ENQUÊTE Malgré l'amende de 2,4 milliards infligée au géant américain par la Commission européenne il y a plus d'un an, Google a laminé les comparateurs de prix européens, autrefois prospères.

Les comparateurs de prix européens ont tenté de résister au rouleau compresseur de Google Shopping, avec un succès très mitigé...
Les comparateurs de prix européens ont tenté de résister au rouleau compresseur de Google Shopping, avec un succès très mitigé... (DR)

Par Florian Dèbes, Raphaël Balenieri

Publié le 8 oct. 2018 à 19:58

Pas de colère mais beaucoup de dépit. Après dix ans passés au sein de la direction du comparateur de prix sur Internet Kelkoo, Nicolas Jornet aurait pu vouer une haine noire à l'encontre de Google, mais il n'en laisse rien paraître. Au contraire, le directeur de la stratégie de ce groupe, né en France en 1999, analyse encore froidement l'enchaînement des faits qui ont conduit le géant californien à asphyxier un marché en plein boom et à étouffer l'Europe du e-commerce.

Liste fournie:
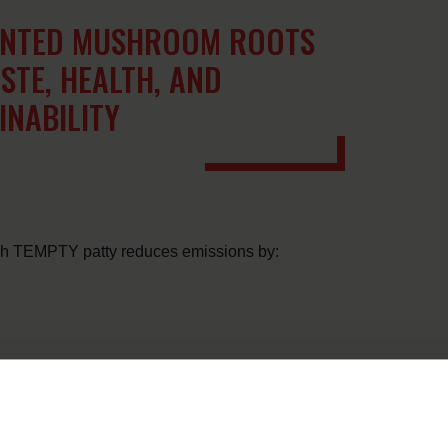
ENTED MUSHROOM ROOTS
STE, HEALTH, AND
INABILITY
ach TEMPTY patty reduces emissions by:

Travail demandé:
a – Répondez à ces questions à partir de l'article sur Google Shopping :
(i) Quel est le montant de l'amende que la Commission européenne a infligée à Google ?
(ii) Combien d'années Nicolas Jornet a-t-il passées à la direction de Kelkoo ?
(iii) À quelle date l'article a-t-il été publié ?
b – Écrivez la suite de l'article sur Google Shopping, en reprenant juste après sa dernière phrase.
Cette liste vient d'une autre source.

Réponses:
a –
(i) 2,4 milliards.
(ii) Dix ans.
(iii) Le 8 octobre 2018, à 19 h 58.

b –
« En Europe, les comparateurs de prix, c'était un marché bouillonnant. Tout cela n'existe plus aujourd'hui, regrette le patron de quarante ans. Je suis très pessimiste. Je ne me donne pas plus de deux ans. » Au milieu des années 2000, pourtant, Kelkoo enregistrait 10 millions de visites par mois, contre 1 million aujourd'hui. Un succès qui avait tapé dans l'oeil de Yahoo! : en 2004, le portail américain le rachetait pour 475 millions d'euros, pour finalement s'en débarrasser quatre ans plus tard, au profit d'un fonds britannique, Jamplant.

Depuis, Kelkoo n'a cessé de dégringoler. En cinq ans, son chiffre d'affaires a été divisé par deux, pour tomber à 40 millions d'euros. Pis, plus d'un an après l'amende de 2,4 milliards d'euros imposée en juin 2017 par Bruxelles à Google, Nicolas Jornet ne voit aucune amélioration à l'horizon. Margrethe Vestager, la commissaire européenne à la Concurrence, avait alors exigé que Google remédie au déséquilibre sur le marché des comparateurs de prix. La firme a fait appel.

« Google nous a balayés »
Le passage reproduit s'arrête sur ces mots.